After the revolution
Ciudad Hidalgo
Ciudad Hidalgo is a town about 90 kilometres east of Morelia.
Pomposo Solís e Hijos
In 1886 Pomposo Solis and his associate Aquiles de la Pena installed what was probably the first modern sawmill in Michoacán, which they used to cut sleepers for the original railway spur into Morelia. Once that project was complete, they supplied most of the wood for a new line up to the gold and silver mines in the Sierra de Angangueo and into the mountain town of Zitácuaro, and went on to make a fortune selling railway sleepers during the Porfirian railroad boom. Solis eventually decided to test the Mexico City market, which needed wood for fuel and construction material, and it was estimated that his loggers removed about twenty million cubic metres of wood from the woods around Ciudad Hidalgo during the Porfiriato.

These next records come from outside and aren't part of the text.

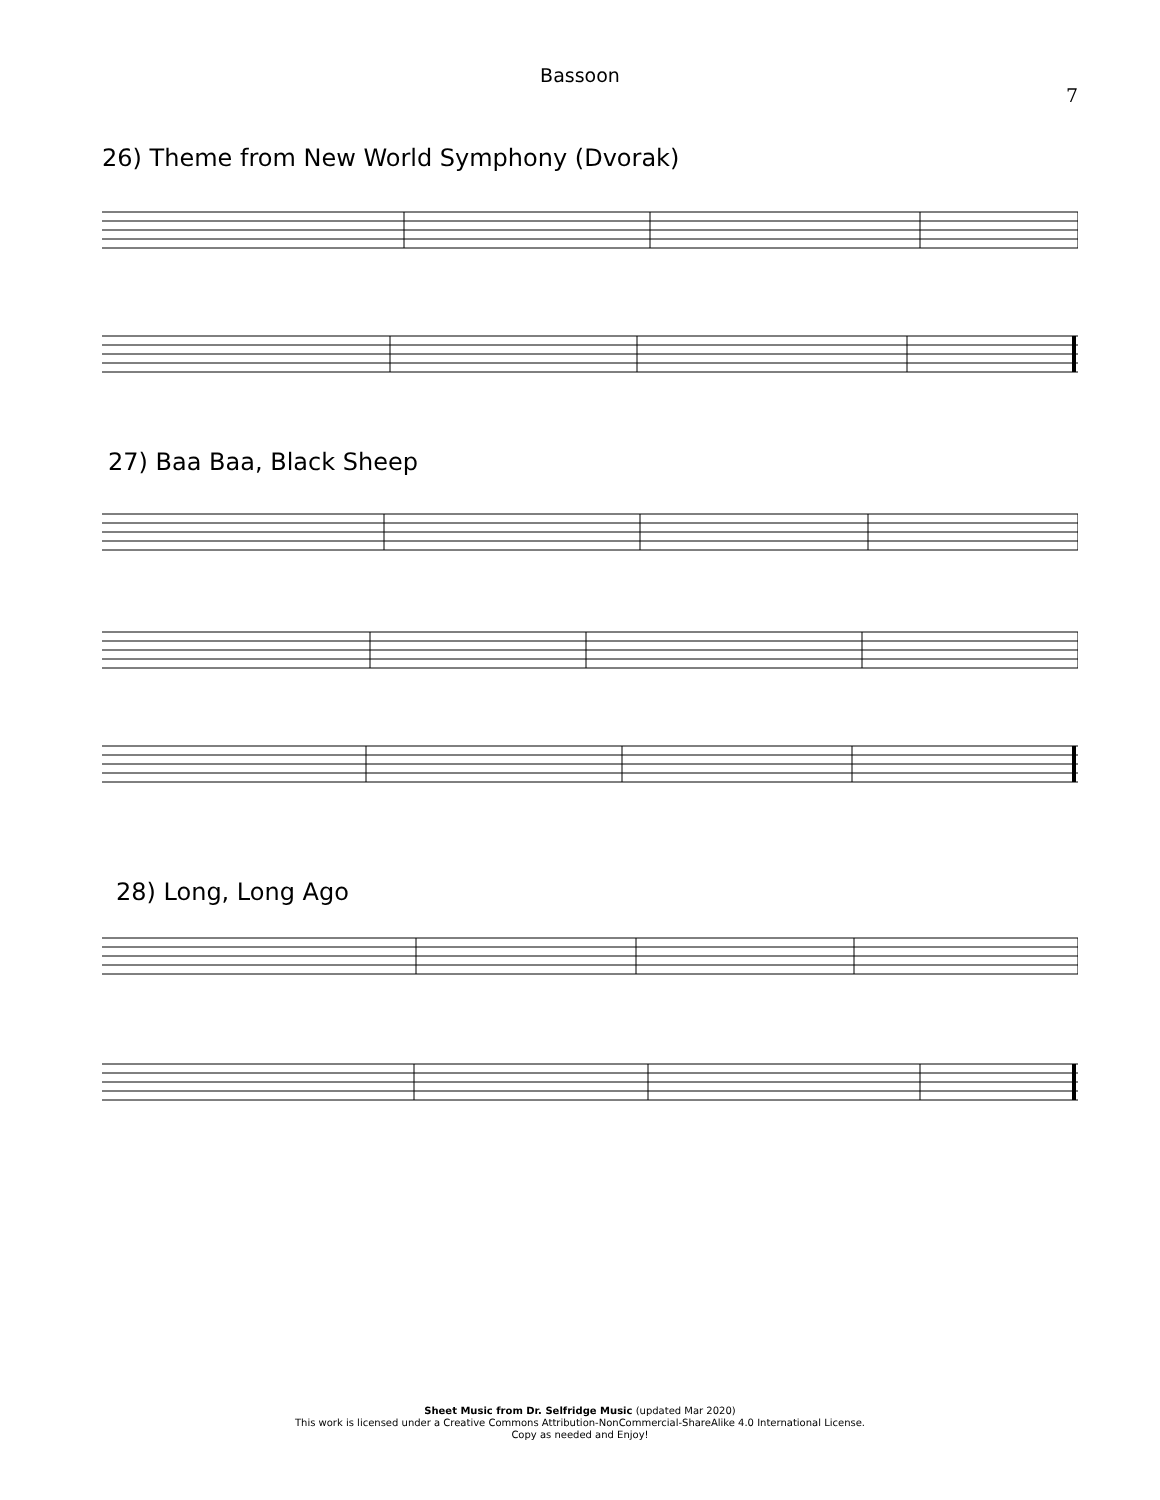Bassoon
7
26) Theme from New World Symphony (Dvorak)
27) Baa Baa, Black Sheep
28) Long, Long Ago
Sheet Music from Dr. Selfridge Music (updated Mar 2020)
This work is licensed under a Creative Commons Attribution-NonCommercial-ShareAlike 4.0 International License.
Copy as needed and Enjoy!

After the revolution the Pomposo Solís e Hijos company continued to employ scores of lumberjacks, who felled trees with hatchets, hauled them to the logging roads and railheads, from where they were transported to the family’s Ciudad Hidalgo sawmill. Workers received their salaries biweekly in scrip, which they were encouraged to use in a company store that added a 15–20 percent markup for its merchandiseAGN, Departamento del Trabajo, caja 841, exp. 3 report of Pedro Roa V., 18 September 1925.